Papa reafirma forte defesa da vida, e oposição à eutanásia!
 
CIDADE DO VATINACO - Na Segunda-Feira, o Papa João Paulo II delineou uma nova defesa da "dignidade da vida humana", denunciando o aborto e a eutanásia, e dizendo que a clonagem reduz os seres humanos a meros objectos.

No seu discurso anual aos diplomatas com base no Vaticano, o Papa disse que o direito à vida é o "mais fundamental dos direitos humanos".
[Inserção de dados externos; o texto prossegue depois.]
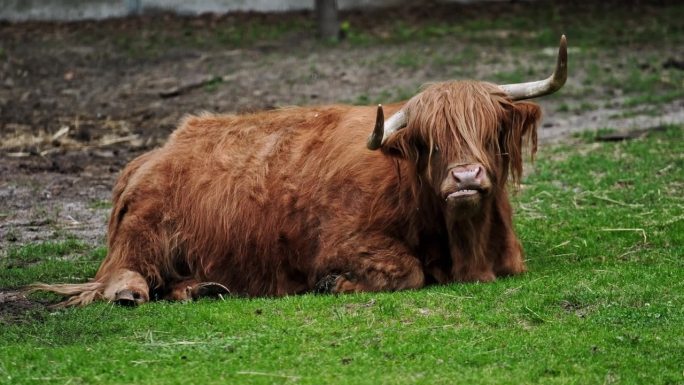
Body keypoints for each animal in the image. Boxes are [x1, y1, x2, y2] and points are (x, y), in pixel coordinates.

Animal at [32, 36, 568, 306]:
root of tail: (155, 152)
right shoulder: (343, 242)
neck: (467, 248)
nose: (465, 178)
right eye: (427, 141)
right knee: (122, 273)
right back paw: (131, 293)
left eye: (490, 129)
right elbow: (408, 271)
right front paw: (335, 283)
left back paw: (205, 288)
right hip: (144, 232)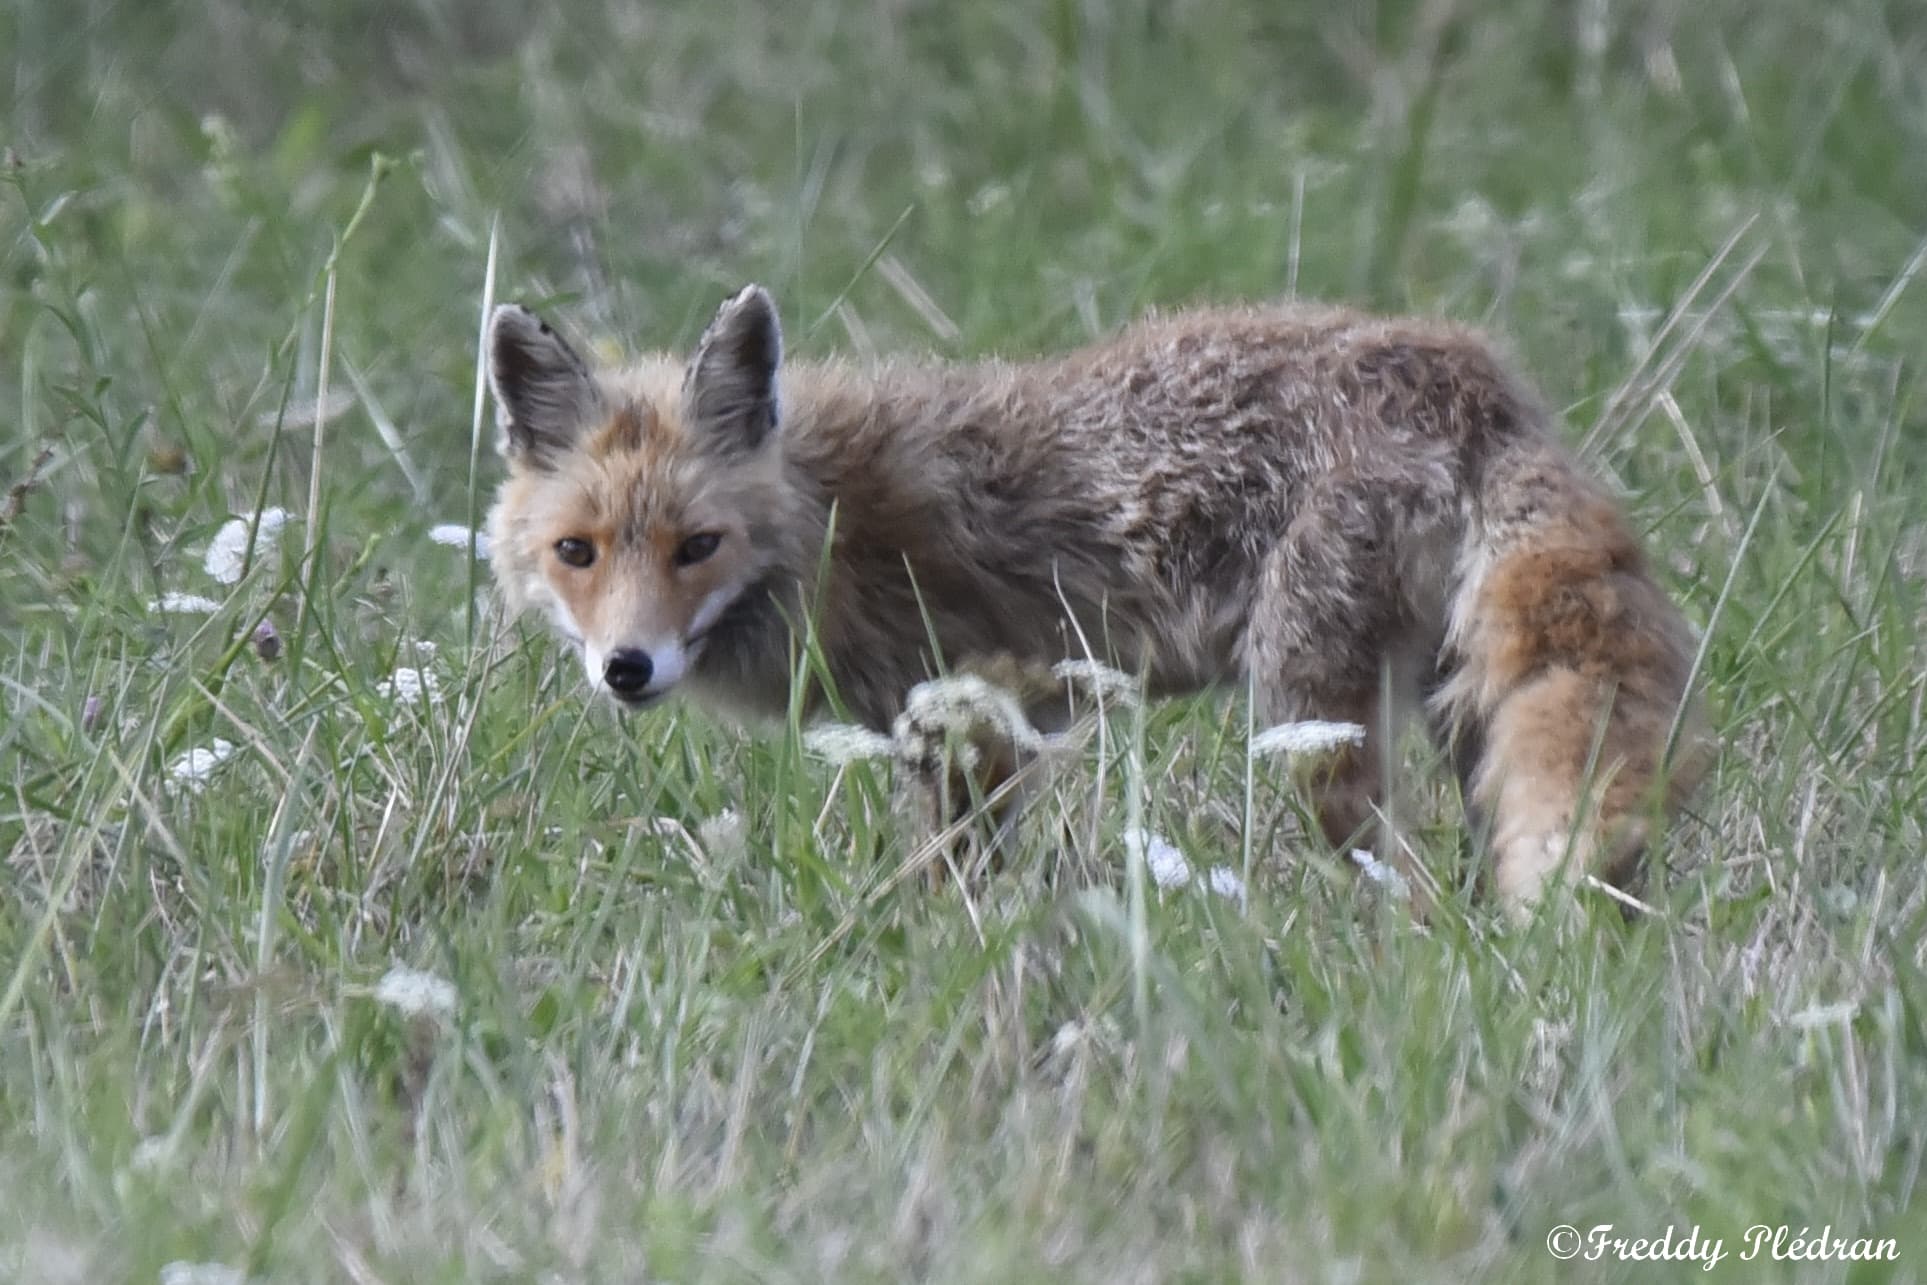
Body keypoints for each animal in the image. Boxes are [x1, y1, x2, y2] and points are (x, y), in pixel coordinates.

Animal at [485, 285, 1711, 913]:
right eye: (577, 552)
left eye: (695, 546)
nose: (626, 668)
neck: (833, 521)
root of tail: (1471, 377)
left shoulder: (976, 720)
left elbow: (943, 892)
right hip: (1457, 714)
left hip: (1309, 724)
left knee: (1404, 885)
 "O aborto, a eutanásia e clonagem humana, por exemplo, correm o risco de reduzir a pessoa humana a um mero objecto: de certo modo, vida e morte por encomenda", referiu o Papa.

 "Quando todos os critérios morais são removidos, a pesquisa cientifica envolvendo as fontes da vida torna-se uma negação do ser e da dignidade da pessoa", continuou.

 O Papa à muito tempo tem dado voz à oposição ao aborto e à eutanásia: numa encíclica em 19995, declarou que ambos são crimes que nenhuma lei pode legitimar. O Vaticano, mais recentemente, tem condenado a clonagem e a pesquisa tronco de embriões humanos.

 O porta-voz do Vaticano, Joaquim Navarro-Valls, por exemplo, chamou às recentes afirmações de que um bebe clonado tinha nascido "uma expressão da mentalidade brutal, desprovida de qualquer consideração humana ou ética".

 Espera-se que o Vaticano publique um documento, possivelmente na próxima semana, que fala sobre a clonagem, o aborto e outras questões que estão em contraste com a doutrina moral da Igreja Católica. O documento, elaborado pela Congregação para a Doutrina da Fé, que é destinado como uma directriz para os políticos católicos.